TASK ITEM A. Decide whether each statement agrees with the comments on America's economy: (i) the post being answered says Europe's economy was about as large as America's in 2008; (ii) the commenter cites the post as saying China's GDP had overtaken America's by 2021; (iii) the commenter dislikes most of Musk's posts. Give yes or no for each, with the deciding words of the comments quoted.
TASK ITEM B. Carry on the comments about America's economy from the point where they stop.
::: SELECTED EXCERPT :::
Working backwards form your post - they only evidence of America’s decline is what has been used as polital propaganda during the election.
While you talk about every other country relative to the US you cleverly decieve, your data also reveals the the current US economy to be the best in the world, which is also supported by world wide evaluations. Your words: “ As recently as 2008, Europe’s economy was about the same size as the United States’. Today, America’s economy is twice the size of Europe’s. Looking at the number of large companies established over the past 50 years on either side of the Atlantic. Home Depot, a single US company, eclipses all the new businesses created in the European Union since 1974”.
I just talked Europe, but guess what, if your inferences of Euopean behavior, apparently prejudiced by behavior over hundreads of years (“from an indigenous form of autocracy by the Anglosphere powers (1704, 1815, 1914, 1944, Cold War)”, is tragically reverting to type”). Whatever that “type is”, I doubt Anglosphere and Eastern European powers are ignorant of their history and have adjusted - otherwise your logic, applied to Mississippi, is that we would not learn from history and revert. I am insulted at that implication.
Let’s talk China. You said it yourself, “By 2021, China’s GDP was almost 80 percent that of the US and the experts were telling us China would overtake America within a couple of decades. But look at what has happened since. China’s economy seems to have peaked as a percentage of US output. China has even more debt-induced malinvestment than Japan had during the 80s asset bubble.” Apparrently a declining but respectable threat. Not existential.
We act as if we are afraid. Therefore we want others to be afraid. So we make crazy theats. Some call this negotiation strategy. I’m not insecure about the USA. And I defended the USA.
As for Musk you perform as a vapid advertisement for a non-elected influncer who maked billions off the US government. He is brilliant, if not a little off-kilter, and for the most part I like his posts. I don’t like him so blatantly influencing. Especially as a zero generation newbie to America.
Amen 10:09 pm! Folks should read actually economic reports and not get information from political sites. I would also remind everyone that when "global economics" hit , it was American corporations looking for cheap labor and a larger market that let much of our intellectual property be stolen because they assumed "foreigners" were too dumb to duplicate our products and manage them. That's how we lost the textile industry. Didn't believe they could find out where to buy our machines or bother to learn the law in the country they relocated....arrogant bastards.
::: DATA :::
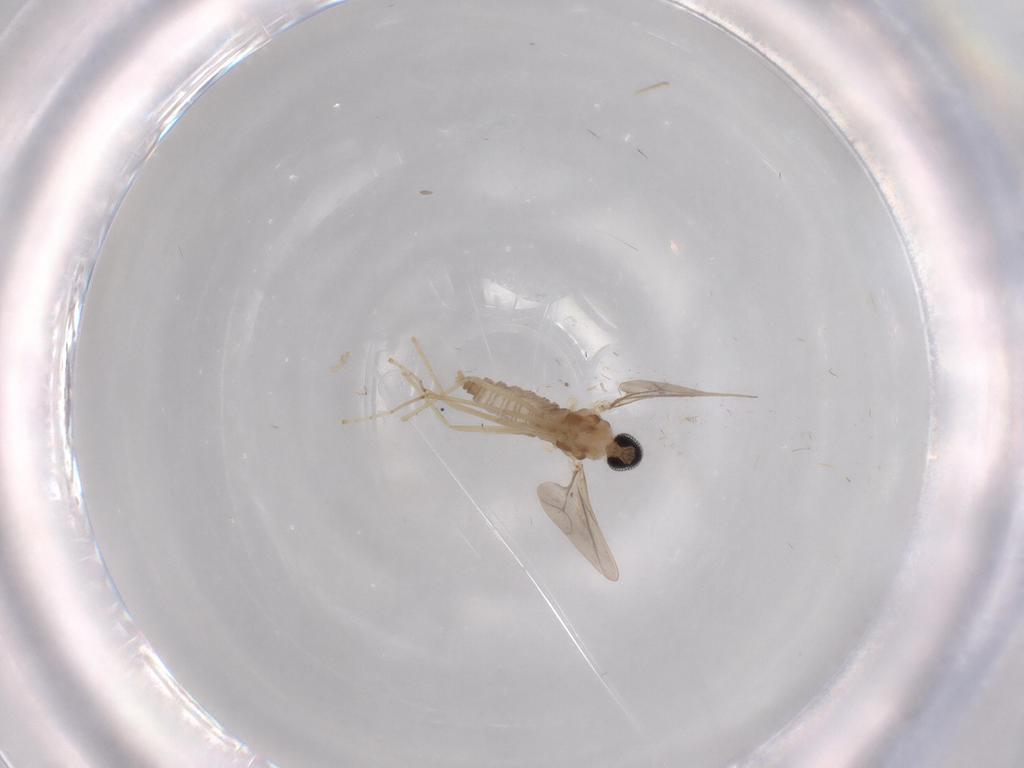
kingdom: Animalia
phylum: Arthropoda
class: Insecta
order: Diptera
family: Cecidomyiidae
:::
::: DATA :::
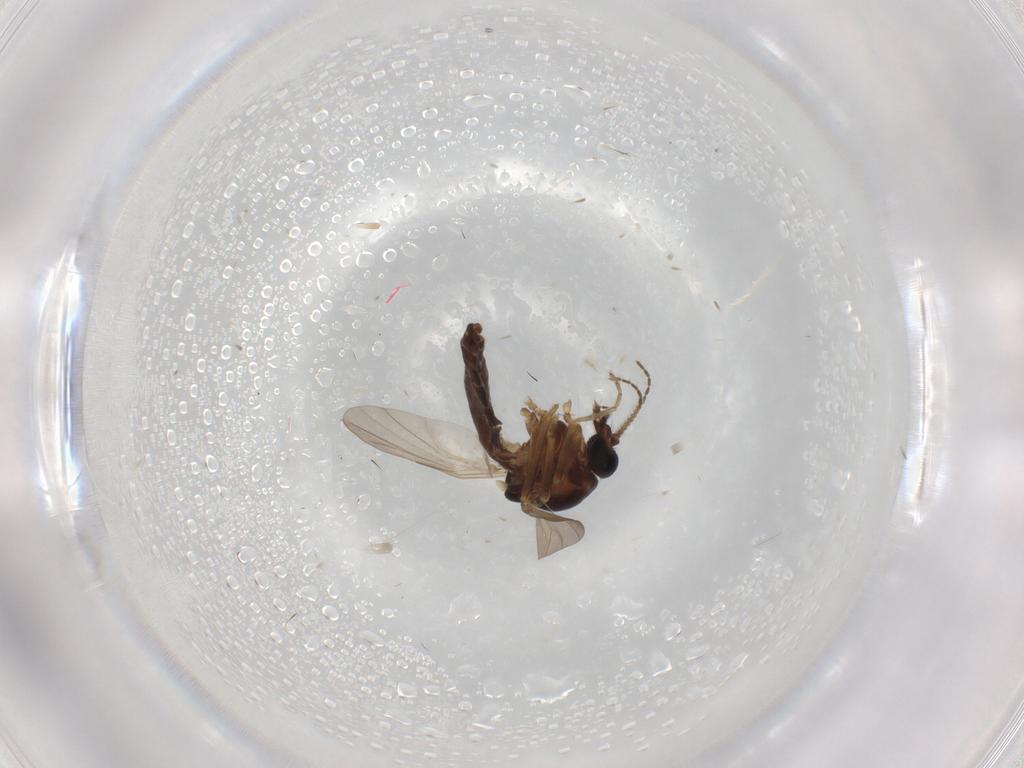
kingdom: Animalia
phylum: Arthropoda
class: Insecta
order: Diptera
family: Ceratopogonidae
:::
::: DATA :::
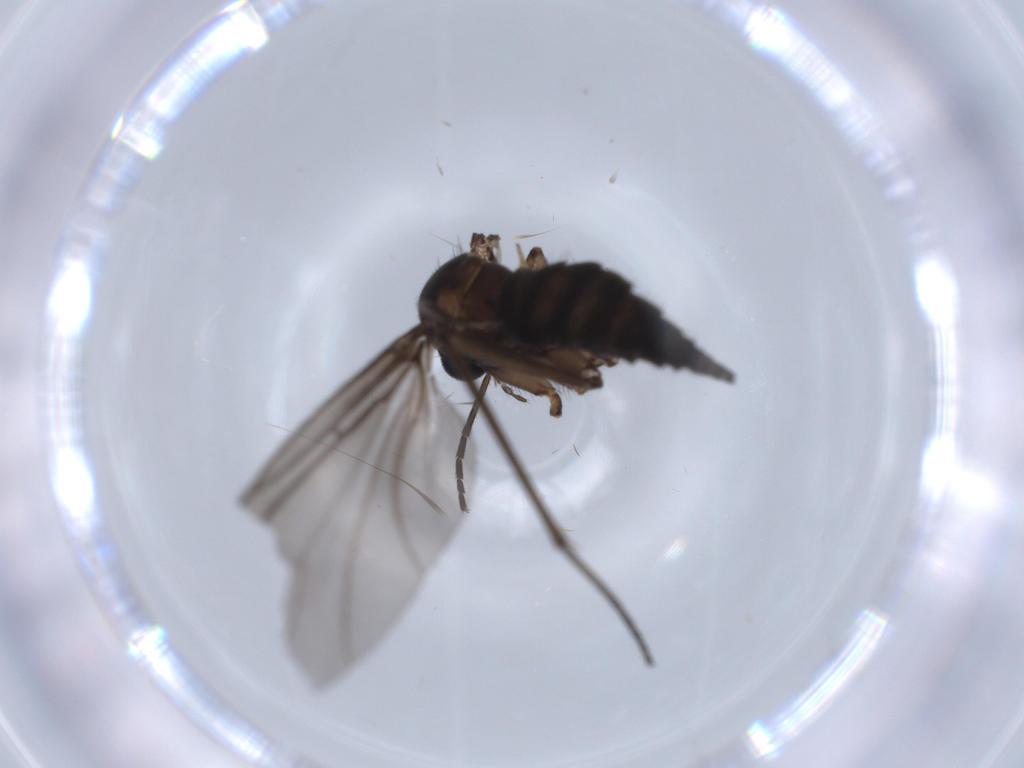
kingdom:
:::
WRITTEN RESPONSE A.
(i) Yes: "As recently as 2008, Europe’s economy was about the same size as the United States’."
(ii) No: "By 2021, China’s GDP was almost 80 percent that of the US"
(iii) No: "for the most part I like his posts."

WRITTEN RESPONSE B.
Sorry but this is totally wrong. Our IP was stolen because other nations require a strategic partnership with a domestic corporation. In China’s case, it is typically a state owned partnership. For example, when GM moved into the Chinese market they were forced to partner with SAIC. Today, SAIC sells clones of every model GM produces in China for less than the price of the GM. It was a complete deal with the devil. Now SAIC has the tooling, the experience, and backing of the PRC to overtake GM. This power dynamic never existed with Japan. Now this arrangement is duplicated across the entire Chinese automobile industry. BYD, Chery, Geely, Great Wall, etc are all partnered with a”foreign” autombile manufacture and produce clones of their cars and engines. Honda has been making and assembling engines in China for so long that you can buy clones of Honda generators at Harbor Freight Tools.
The world is waking up to the insane quote of an idiot - Calvin Coolidge - who declared in 1925, "“The chief business of the American people, is business.” This was never meant to be at the cost of government overreach, robber Barron billionaires (who have already been looting the taxpayers' purse), nor sacrificing its AngloEuropeanAfricanHispanic culture that worked, however imperfect in chapters and stages, nor disincentivizing the Christian family that is fiercely important to all four of those ethnicities mentioned. There is one community however determined to exploit "America" and that is the corporate business/academic/media/banking/ elite who share Musk's sentiments about "We're all for the idea of America, however,- fuck Americans."